# PAL - Region 2 DVD player recommendations wanted



## Starliner (Jan 9, 2010)

Hello!

I am trying to solve a problem for a good friend in Windsor, CT. He has a number of DVD's which are PAL and Region 2 (from Germany, I think), and cannot locate a DVD player here which will play these formats.

I read some ads on Amazon where the equipment offered was supposed to play everything, but I also saw customer reviews which said region 2 DVD's did not work on them.
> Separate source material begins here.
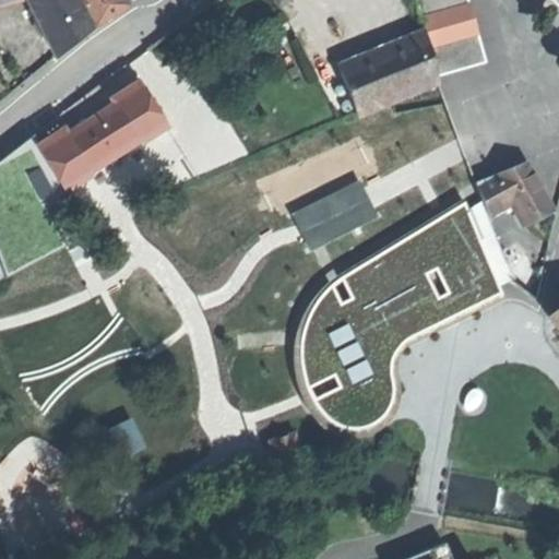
[(91,30),(75,0),(28,0),(30,0),(56,57),(74,43),(91,30)]
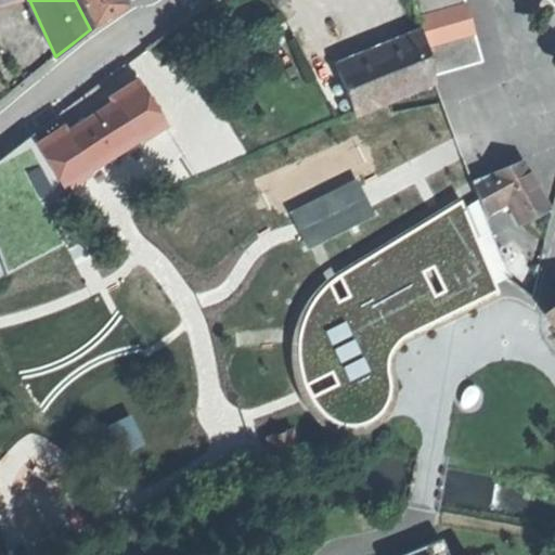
[(111,15),(125,8),(120,0),(81,0),(94,25),(111,15)]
Perhaps some of you have suggestions as to what he should look for, or where? 

Thank you!

Starliner


----------



## Jungle Jack (Jul 28, 2009)

Starliner said:


> Hello!
> 
> I am trying to solve a problem for a good friend in Windsor, CT. He has a number of DVD's which are PAL and Region 2 (from Germany, I think), and cannot locate a DVD player here which will play these formats.
> 
> ...


Hello,
This should do the trick:http://www.amazon.com/Sony-Ultra-Co...id=1346611769&sr=1-1&keywords=region+free+dvd
Around $40 and the Reviews seem quite positive.
Cheers,
J


----------



## 86eldel68-deactivated (Nov 30, 2010)

Buy a gently-used OPPO.


----------



## Jungle Jack (Jul 28, 2009)

Great idea, I was going to recommend it but they are way more expensive. Also, I think BB's Insignia DVD Player is Multiregion, but it might be since discontinued.


----------